Interest margins charged by banks are at “extremely low” levels and should be widened to bolster the banking industry in difficult times, says the Australian Bankers Association (ABA).
“Increasing lending margins is one means of strengthening a bank’s balance sheet, although it comes at a potential cost the loss of market share,” the ABA said in a statement on Wednesday.
“Another means of strengthening a balance sheet is to cut share dividends.”
The ABA said that the overall margin between banks’ assets and liabilities had contracted since the credit crisis began in July 2007, and margins were extremely low by historical standards.
“Deposit rates are still high relative to their historical trend, and long-term funding is still very expensive,” the ABA said.
The ABA says home mortgage rates are at their lowest level in 44 years and rates on three-year fixed interest loans to businesses are at record lows.
The ABA was responding to recent reports by analysts that point to what they say are burgeoning margins on mortgages and corporate loans that will boost banking sector profits at the expense of consumers
The banking sector was criticised by the federal government last week for passing on less than half the Reserve Bank of Australia’s (RBA) quarter of a percentage point interest rate cut.
Lenders point to what they said where higher funding costs as the reason for not passing on the rate cut fully.

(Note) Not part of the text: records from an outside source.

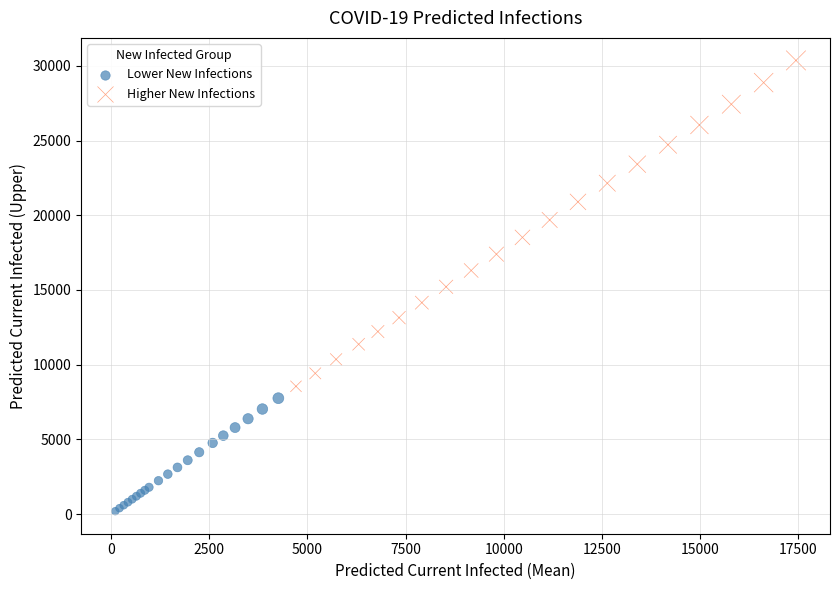

Which series has the widest spread of Y values?

Higher New Infections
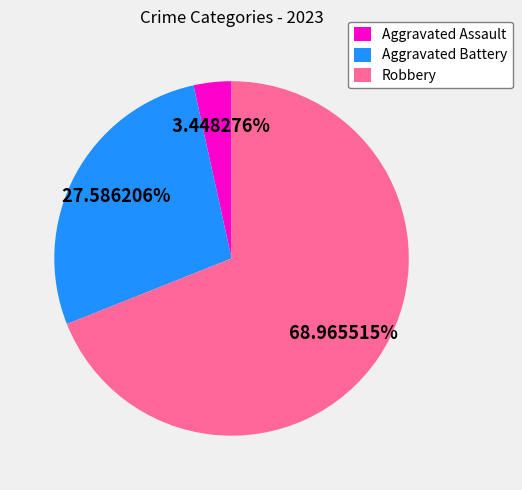

How many segments does this pie chart have?

3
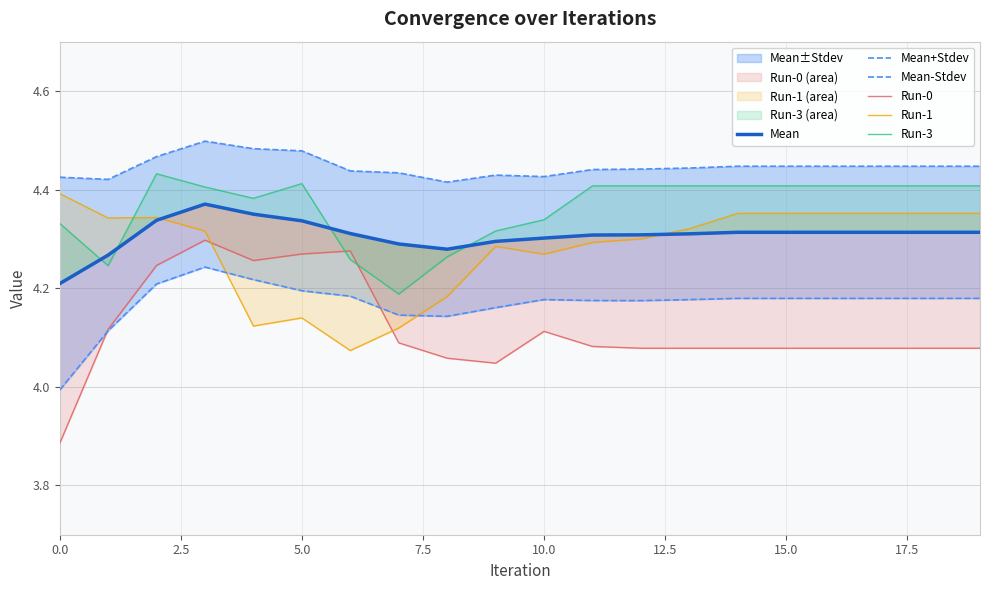

True or false: Mean and Run-3 intersect in this chart.

True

National Australia Bank did not pass on any rate cut at all.
This week Australian Competition and Consumer Commission (ACCC) chairman Graeme Samuel warned that it may block future bank mergers to guard against anti-competitive behaviour as banks’ profits rise.
Analyst reports by Goldman Sachs JBWere, Bank of America – Merrill Lynch, Credit Suisse, JPMorgan and Fujitsu Consulting showed the banks have profited from re-pricing mortgages, business loans and deposits.

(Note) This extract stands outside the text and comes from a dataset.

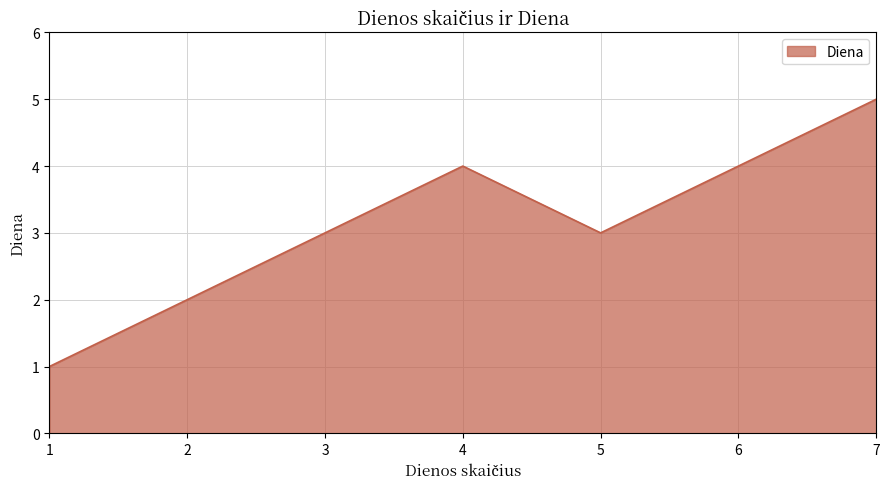

What is the minimum value shown in the chart?

1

They also say this beneficial funding gap will compensate for the rising cost of offshore wholesale funding.
Goldman Sachs JBWere said Australia’s major banks have expanded the spreads charged on standard variable rate mortgages – the margin between the interest rate charged to borrowers over the RBA’s official cash rate – since the credit crisis began.
Spreads on loans to corporations have swelled by between 200 and 500 basis points since the start of the credit crisis, Goldman’s Ben Koo and Elizabeth Rogers wrote in a note to clients.
JPMorgan and Fujitsu Consulting’s latest joint report on the mortgage industry showed banks’ attempts to stamp out competition by depriving businesses of the full benefits of the RBA’s rate cuts in order to subsidise their own mortgage books.